This was a case where the 90s called and wanted their shelves back, but I had to tell them, sorry, no can do.
After “not” painting the living room and rushing through the $100 dollar guestroom/ office update, let’s just say that the get-er-done approach was trending in our new little home, and I honestly considered hanging both of these shelves from the 90s era, “as is”.
Matter of fact, we did hang one of them in 90s style for a brief period of time. It actually was helping keep the coats and sweaters under control. Then I found a second 90s shelf discard at the thrift store, which brought the total cost for both of these wooden lovelies to just under $10.
The decision to paint them both a bright white for use in the entry way/ basement stairway had become the plan.
Somehow, I also got it stuck in my head, that I should carry the bicycle theme over into the new look. And I could not let that go. Does that ever happen to you? Even if it means you have to try 3 or 4 ways to get it right?

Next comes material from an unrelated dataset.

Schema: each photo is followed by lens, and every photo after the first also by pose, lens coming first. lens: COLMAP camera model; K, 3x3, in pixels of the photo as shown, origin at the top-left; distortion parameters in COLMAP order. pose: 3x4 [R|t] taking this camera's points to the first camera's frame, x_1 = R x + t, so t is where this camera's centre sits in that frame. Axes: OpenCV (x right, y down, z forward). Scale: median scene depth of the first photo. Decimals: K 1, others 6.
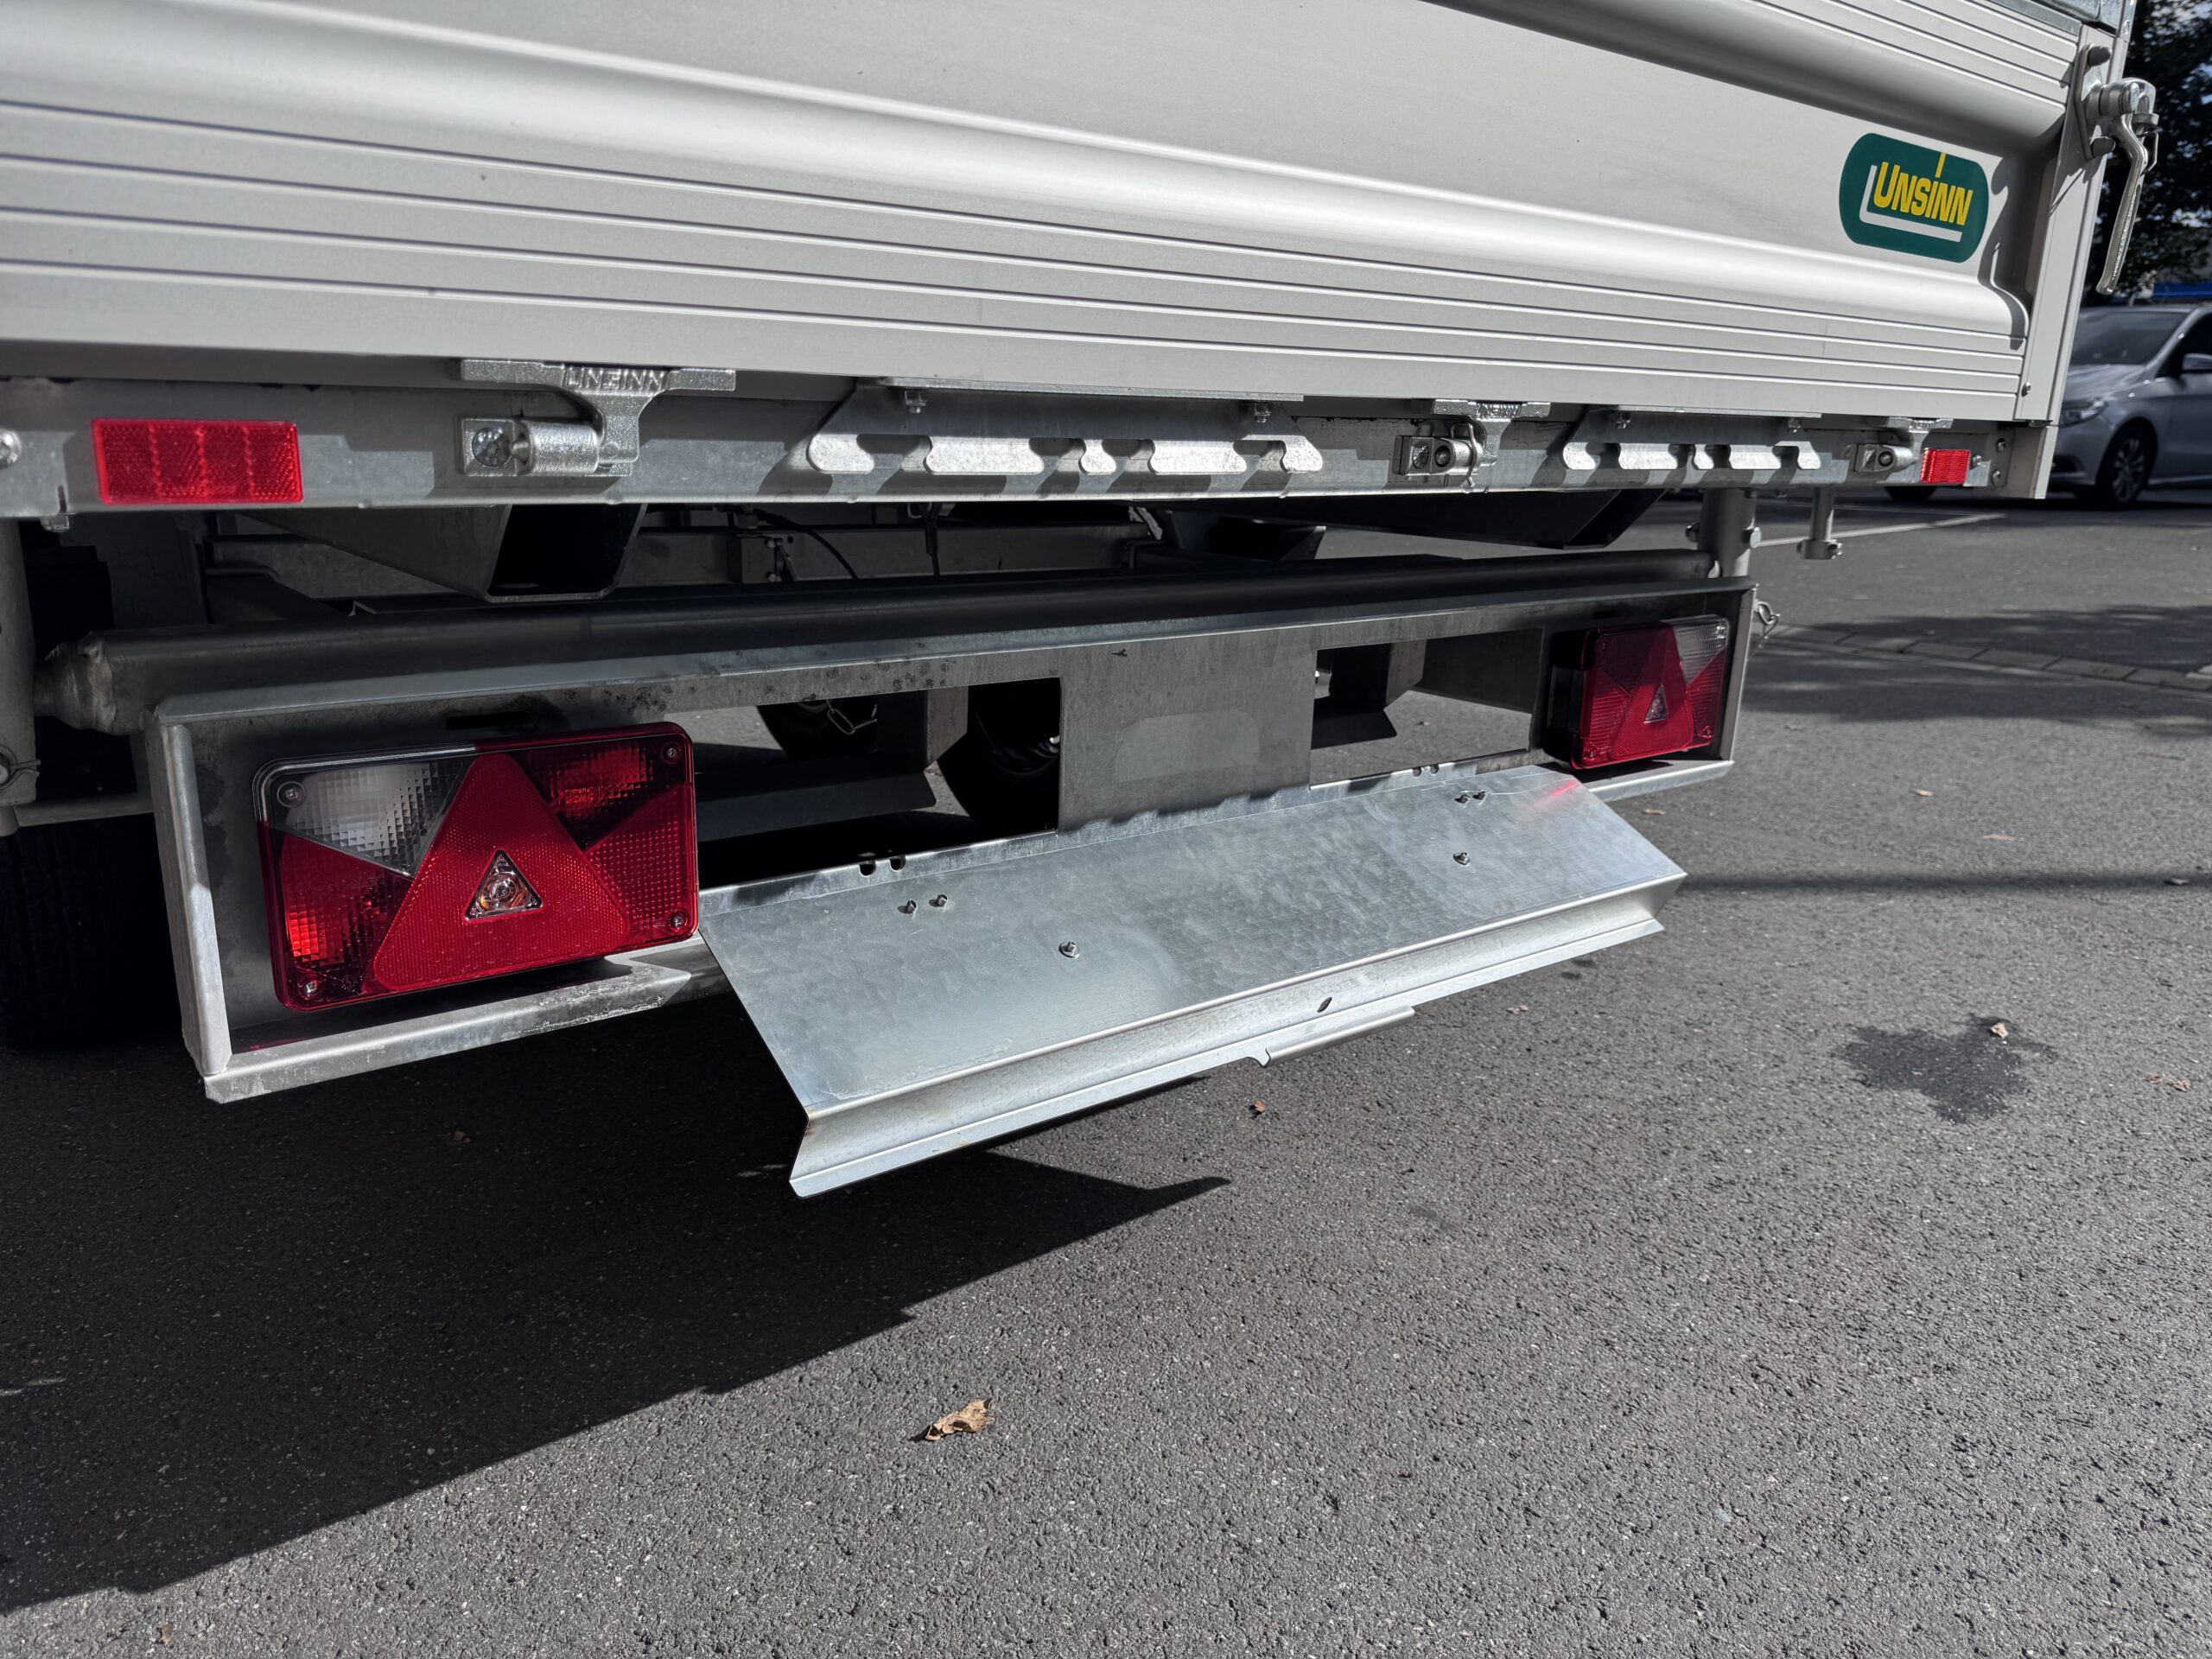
lens RADIAL K [[1572.0, 0, 1106.0], [0, 1572.0, 829.5], [0, 0, 1]] dist [0.012920, -0.020783]
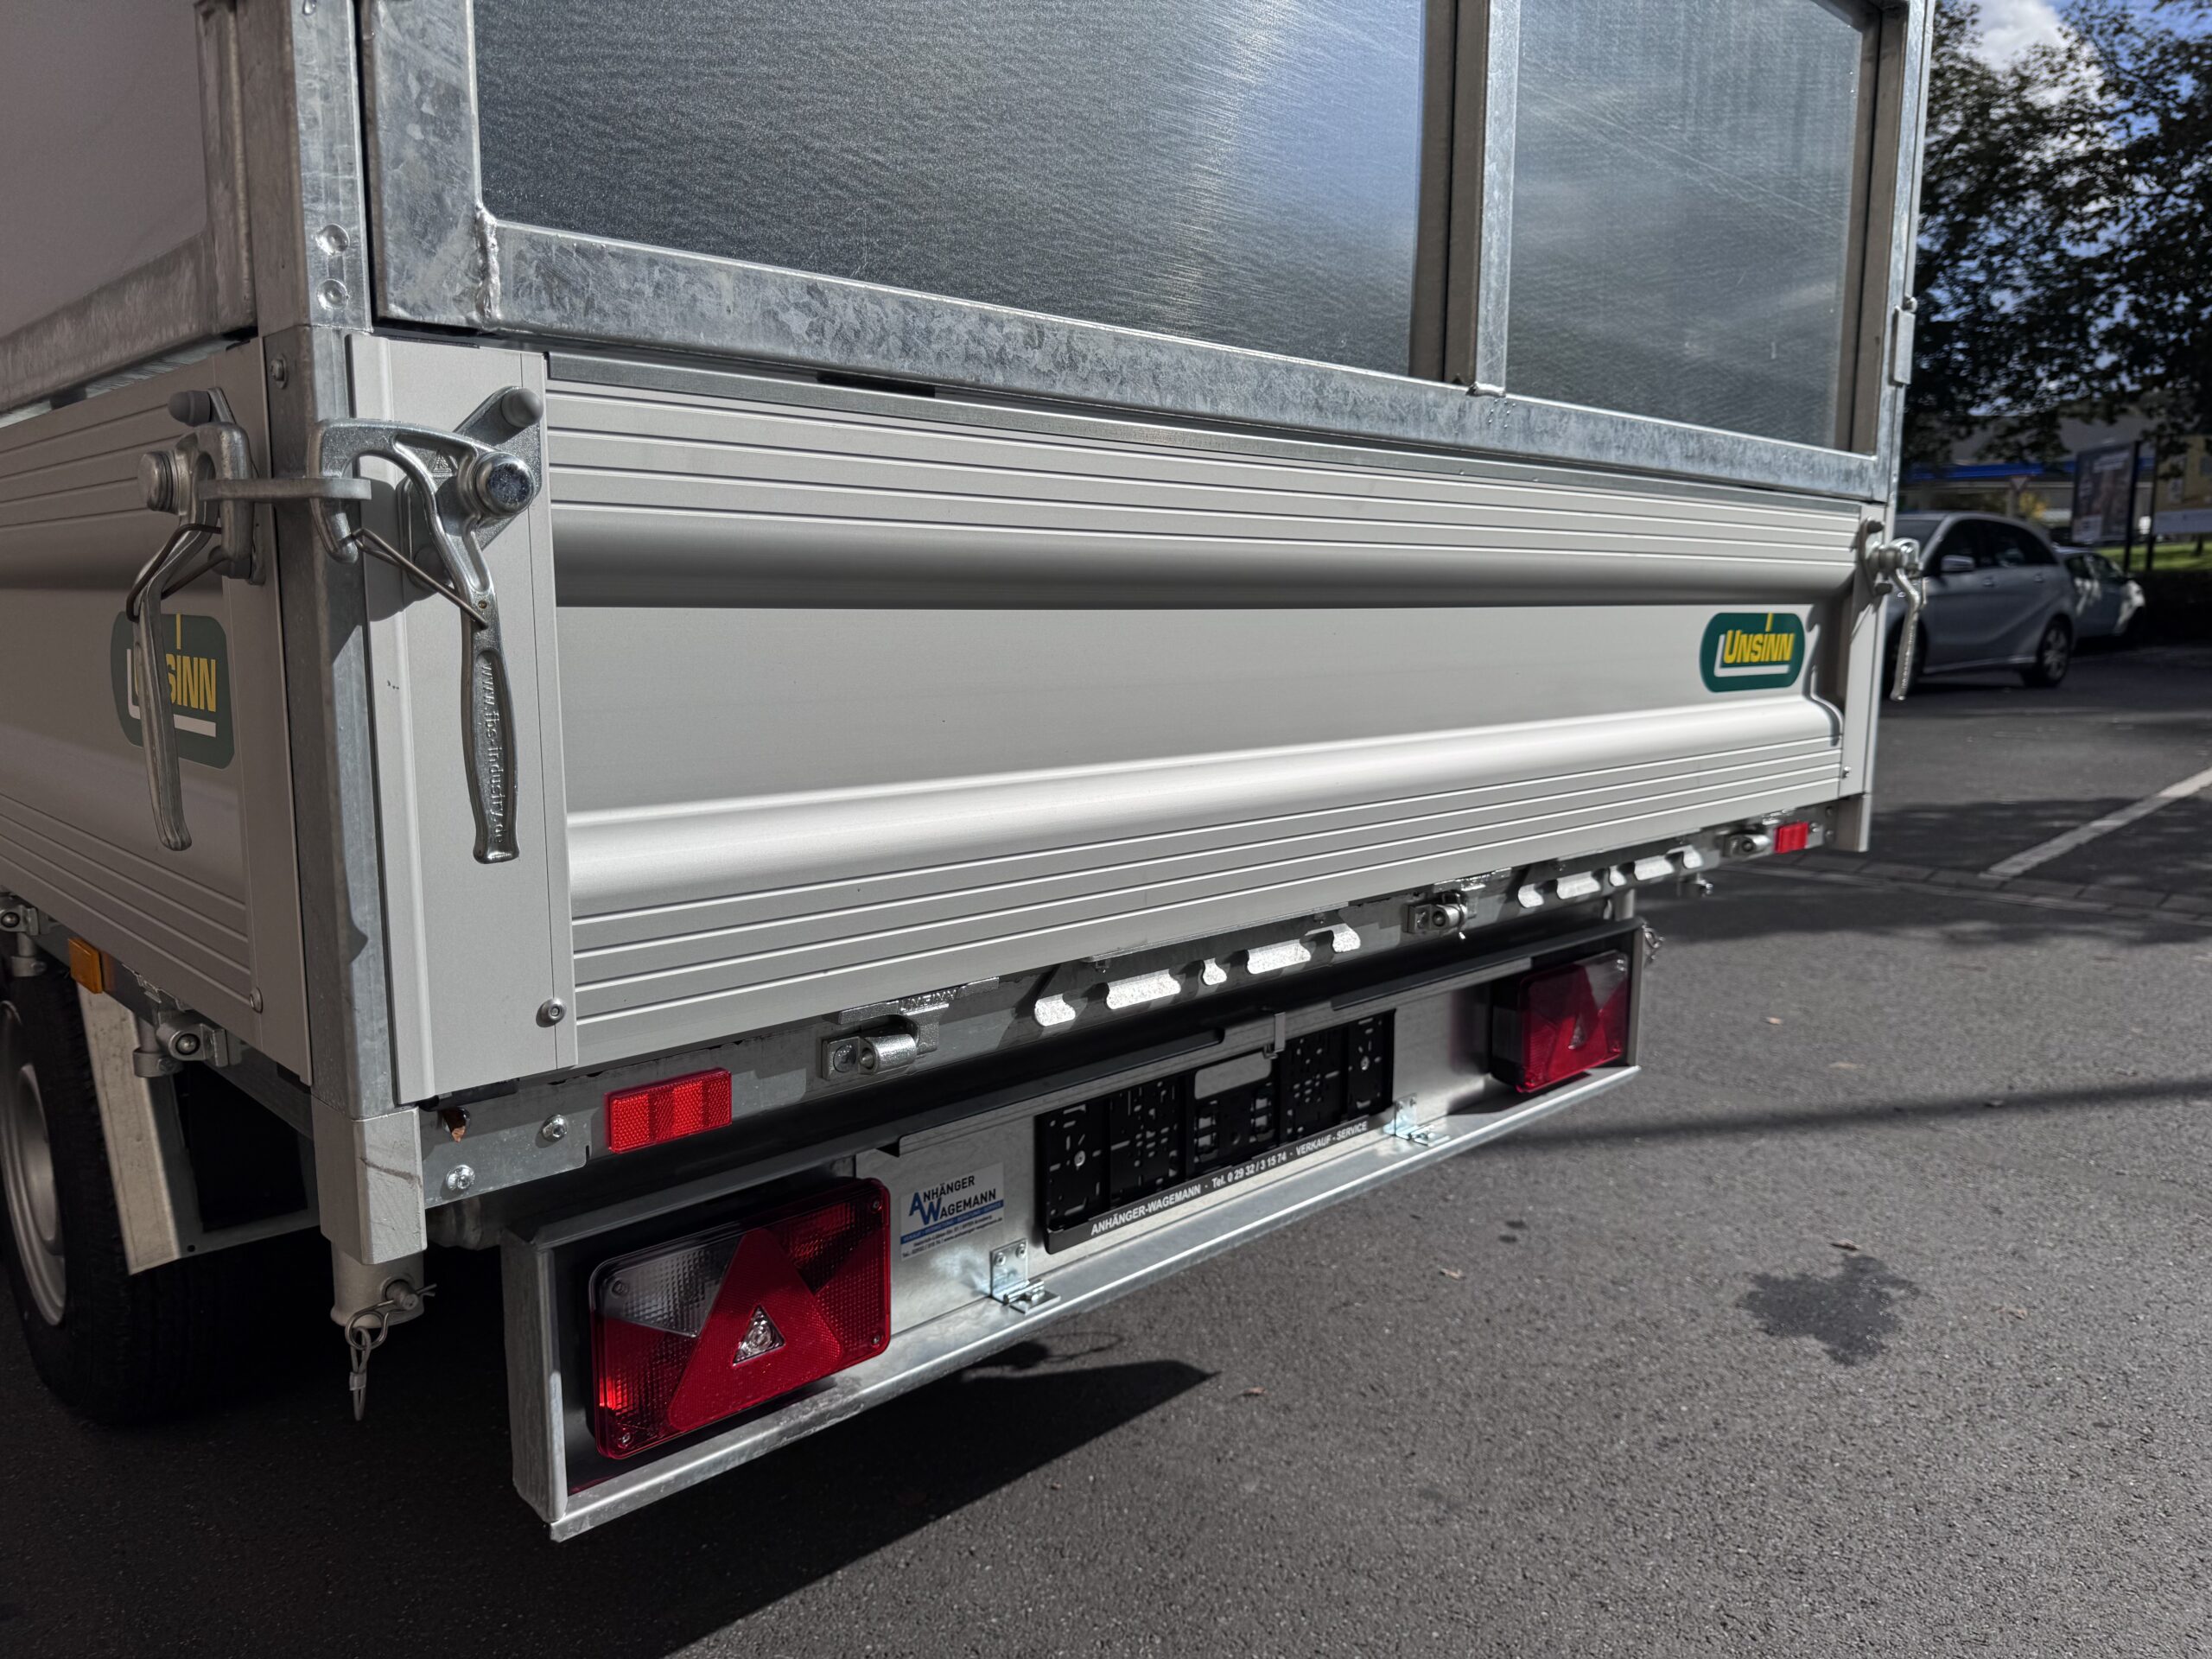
lens RADIAL K [[1576.3, 0, 1115.7], [0, 1576.3, 842.5], [0, 0, 1]] dist [0.000395, -0.008933]
pose [[0.994063, -0.040707, 0.100905, -0.119588], [0.051356, 0.993114, -0.105294, -0.116560], [-0.095924, 0.109851, 0.989308, -0.176062]]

Painted coat rack shelves with vintage bicycle
To paint the coat rack shelves:
My friend, Sharleen, from The Glory Collection Painted Furniture, always shares creative and unique paint techniques on her Facebook page. If you like that kind of thing, check out her page and follow along. She’s inspires me ALL the time.
Sharleen turned me on to this chippy paint technique with a soap from Brassy Apple.
I used Americana Decor Chalky paint in the color Everlasting with the soap technique and, hey, it works!
To transfer the bicycle image:
I tried several ways to transfer this image, and I didn’t like the way any of them looked, so this is how I ended up doing this part:
I used this free coloring page bicycle print.
I tea stained several pages of white printer paper; let the paper dry; and then ran them through the my ink jet printer to make several copies of the bicycle print. I only needed one, but made several because one never knows how something is going to turn out, right?
When the paint was dry on the white painted coat rack shelves and the ink was dry on the tea stained paper, I applied Mod Podge to the back-only of the paper with bike image.
I laid the paper in place and let it dry slightly. I washed the decoupage off my hands, and then tamped down the paper with clean hands until all parts of the paper with bicycle image were decoupaged in place. When I was done, the paper had a pressed-down wrinkle effect.
Note: I DID NOT go over the front of the paper with the Mod Podge because I didn’t want the ink to bleed. From experience I’ve learned this can happen with an ink jet print.
Once the Mod Podge was dry, I used a thin craft paint brush and craft paint in the color: Pavement, to outline the paper.
I have bigger plans for using the storage space along the stairway walls to the basement.
For now, this is one more step in creating a functioning area that keeps the clutter down, so that we can move on to the bigger projects.